Just after my last post of 2008, a good friend of mine passed away.

That was the start of my hiatus.

I found out, quite literally, about 5 minutes before I was leaving to go to a memorial service. (I don’t know if that’s ironic or appropriate) I was… a mess the entire day. The Memorial service was for the father of my cousin’s husband (we were there showing him support as he’s done for us), but I obviously had something else on my mind.

I don’t know if I’d consider myself good or bad at dealing with Death. I suppose it’s something that no one is either “good” or “bad” at. Frankly, I’m curious to know exactly how a “good dealing of Death” would go. Does it involve a lot of crying?
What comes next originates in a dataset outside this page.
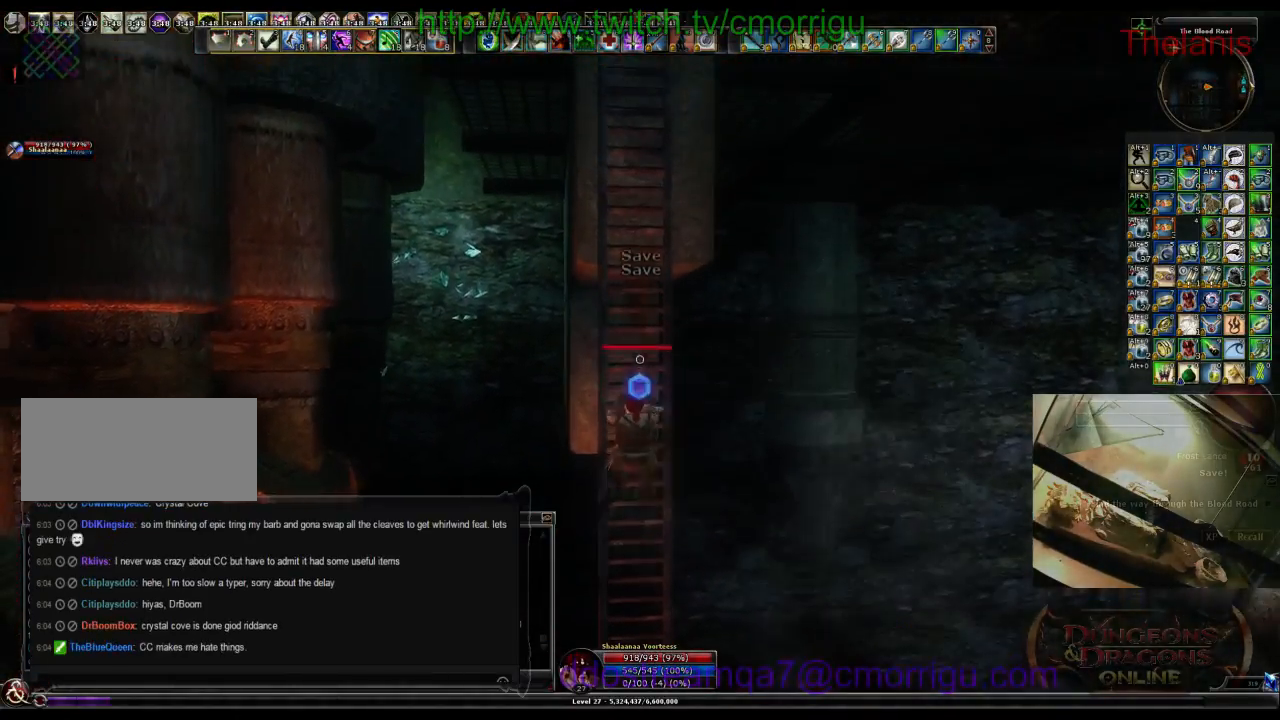
{"keys": ["w"], "events": []}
No crying? A zen-like calmness and a “c’est la vie”? Crying and getting drunk *until* you get to a zen-state of c’est la vie?

My earliest memory of anything involving death was my brother waking me up one dark morning and telling me our Bampi (My Mom’s Father) had died. I was really young… probably no more then 6. I have vague recollections of the man, mostly just sitting in the background of family gatherings from that side. My brothers and I were deemed “too young” to go to the funeral.

The first wake I went to… I don’t remember who it was for. It was for a distant relative, one I don’t think I had any recollection of… we either saw them rarely or not at all. I was probably 10 or 11. The only thing I could think of was how I really didn’t think I wanted to see a dead body (yes, despite all the violence on TV, I was hip enough to know the difference between that and reality. Go figure.)… and I was actually relieved to find it was a Closed-Casket. That relief was short-lived however. After getting a drink of water, I saw my dad standing in the middle of the foyer of the funeral home. He motioned me over, so I went… and he pointed into one of the other wings (where there was another wake going on), and while I was turning my head and saw what he was pointing at, said, “That’s what an Open-Casket is like.” And I was looking at my first dead body. It was from a distance, but I could still see it was an elderly gentleman (and I recall he had a big nose). I quickly turned away, because I was still not ready for it… nor had I been ready for the all-too-sudden fashion my dad thrust upon me without warning. (He has a habit of that.)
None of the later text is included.